Debby shares some of her stories from the founding of CL. This is the first video in a series of CL stories about people who shaped Atlanta’s culture over the past 50 years.

CL Interview with Debby Eason


In 1972, when Debby and Chick Eason hatched the idea for a weekly publication of Atlanta’s cultural listings, the city looked a lot different than it does today.

The Easons didn’t have any grand plan for their start-up publication other than publicizing the many, mainly free events that Atlanta had to offer. Promoting the city was already in their wheelhouse; they’d built a solid track record of highlighting must-see places in their guidebooks for the then-named Atlanta Zoo and the Atlanta Convention and Visitors Bureau, among others. Yet the debut of Creative Loafing that year coincided with larger social, artistic, and demographic undercurrents that would shape how the paper reflected and reported on the city it called home.
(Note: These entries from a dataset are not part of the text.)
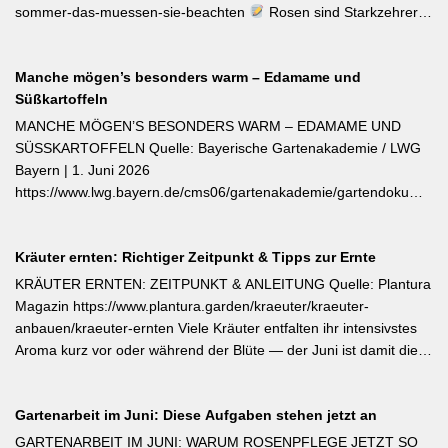
sommer-das-muessen-sie-beachten
Rosen sind Starkzehrer –
jetzt nach der ersten Blüte brauchen sie organischen Dünger
(Kompost, Hornspäne, Brennnesseljauche). Die Düngung sollte
Manche mögen’s besonders warm – Edamame und
bis Mitte Juli abgeschlossen sein, damit sich die Pflanzen auf die
Süßkartoffeln
Überwinterung vorbereiten können. Der entscheidende Tipp für
öfterblühende Sorten: Verwelkte Blüten mit 2–3 Blattstielpaaren
MANCHE MÖGEN’S BESONDERS WARM – EDAMAME UND
darunter sofort abschneiden – das regt neue Knospen an und
SÜSSKARTOFFELN Quelle: Bayerische Gartenakademie / LWG
verlängert die Blütezeit erheblich. [Thema-Tag: #Rosenpflege
Bayern | 1. Juni 2026
#Pflanzenpflege #Gehölze]
https://www.lwg.bayern.de/cms06/gartenakademie/gartendokumente
Edamame und Süßkartoffeln zählen zu den wärmeliebendsten
Gemüsearten und dürfen erst bei ausreichend warmem Boden
Kräuter ernten: Richtiger Zeitpunkt & Tipps zur Ernte
ins Freiland. Edamame (Garten-Soja) kann direkt gesät oder
vorgezogen werden; Staffelsaaten sind bis Anfang Juli möglich,
KRÄUTER ERNTEN: ZEITPUNKT & ANLEITUNG Quelle: Plantura
die Ernte beginnt ab August. Süßkartoffeln sind ausschließlich als
Magazin https://www.plantura.garden/kraeuter/kraeuter-
Jungpflanzen erhältlich und benötigen Wärme, Sonne und einen
anbauen/kraeuter-ernten Viele Kräuter entfalten ihr intensivstes
tiefen, durchlässigen Boden. Frisch geerntete Knollen müssen
Aroma kurz vor oder während der Blüte — der Juni ist damit die
zwei Wochen bei rund 24 °C nachreifen, damit sich Stärke in
ideale Erntezeit für Thymian, Salbei, Majoran, Oregano und
Zucker umwandelt und die Schale aushärtet.
Zitronenmelisse. Geerntet werden sollte am Vormittag nach dem
Gartenarbeit im Juni: Diese Aufgaben stehen jetzt an
Abtrocknen des Taus, bevor die Mittagshitze ätherische Öle
verflüchtigt. Beim Schnitt empfehlen sich ganze Triebspitzen statt
GARTENARBEIT IM JUNI: WARUM ROSENPFLEGE JETZT SO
Debby Eason says she is particularly proud of CL ’s symbiotic relationship with the city. “We really helped build Atlanta because when newcomers would come, their neighbors would introduce Atlanta to them with a copy of Creative Loafing, because we were everywhere. We had boxes everywhere, and the papers were gone in an afternoon. I think that’s what we’re proudest of, that we helped the community grow and expand.”

In those early days, it was all about the listings, or, as Debby called them, “directional copy.” To compile them, the Easons visited health food stores, bookstores, college campuses, local businesses, and bowling alleys to see what notices were tacked to bulletin boards. They operated out of their home in Morningside where Debby developed photographs in their basement darkroom.

“If you look at our first issues, they’re funky and non-newsy, but they had loads, loads of listings,” says Debby Eason. “And then it started to grow and people started sending their listings to us, so very quickly the most important asset for Creative Loafing was the mail that started coming in.”